Deze week is het met barmhartigheid, alhoewel waakzaamheid nog als een echo
door het gebed doorklinkt.
Wij zijn ledematen van een Strijdende Kerk. Er is geen
ruimte in het christelijke leven voor zelfgenoegzaamheid en geestelijke
onverschilligheid, teweeg gebracht door de zalvende taal en de slaapliedjes van
degenen die het bestaan van het kwaad, van de duivel en van persoonlijke zonden
ontkennen.
Alle maatschappelijke kwalen komen voort uit onze
persoonlijke zonden - van doen en van laten (d.w.z. het verkeerde doen en
het goede laten). Zonder God kunnen conflicten en oorlogen niet worden
opgelost. Wanneer mensen niet in de duivel en persoonlijke zonde geloven, heeft
de vijand bij voorbaat gewonnen.
Deze wereld heeft zijn demonische prins
(vgl Jo 14,30), maar Jezus is onze Koning, onze grote Leidsman (dux).
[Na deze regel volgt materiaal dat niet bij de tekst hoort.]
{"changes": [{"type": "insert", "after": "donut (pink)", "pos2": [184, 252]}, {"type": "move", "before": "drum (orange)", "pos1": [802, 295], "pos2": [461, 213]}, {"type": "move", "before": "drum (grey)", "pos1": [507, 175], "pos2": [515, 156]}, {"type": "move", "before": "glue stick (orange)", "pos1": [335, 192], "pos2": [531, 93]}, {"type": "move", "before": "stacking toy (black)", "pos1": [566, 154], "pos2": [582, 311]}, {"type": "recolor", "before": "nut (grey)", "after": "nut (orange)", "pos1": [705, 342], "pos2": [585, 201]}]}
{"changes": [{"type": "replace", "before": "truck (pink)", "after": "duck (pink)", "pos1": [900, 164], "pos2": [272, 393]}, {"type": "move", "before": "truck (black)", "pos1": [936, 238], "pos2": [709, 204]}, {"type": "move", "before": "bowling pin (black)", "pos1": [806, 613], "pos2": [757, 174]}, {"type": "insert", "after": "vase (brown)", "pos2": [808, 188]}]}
Jezus Christus heeft voor eens en altijd de macht van de hel over ons
gebroken. “Dux vitae mortuus regnat vivus” – de vorst des levens, die
gestorven was, heerst nu in onvergankelijkheid, zingt de Kerk in het Victimæ paschali gedurende het
paasoctaaf. Vorst .Nu nog zijn we in
deze wereld. Wij zijn als soldaten die reizen door vijandelijk gebied. We
hebben een vaste leider nodig die voor ons uitgaat en als een sterk
schild ons om geeft. We hebben een goede vaste en stabiele weg onder ons
nodig, en een pantser over ons wanneer we rusten. God moet ons alles wat
we nodig hebben overvloedig geven, willen wij kunnen overleven. Gods
genade, ons gezond verstand, en het gezag van de heilige Kerk, zij alle
vertellen ons wat veilig en heilig is, wat een valstrik is en wat kwaad is.
Moge
God ons geven dat wij ons eerder hechten (inhærere) aan dingen die voor altijd
standhouden, dan dat wij vast komen te zitten aan dat wat onder de invloed
staat van de Duivel, de "moordenaar vanaf het begin" (Jo 8,44).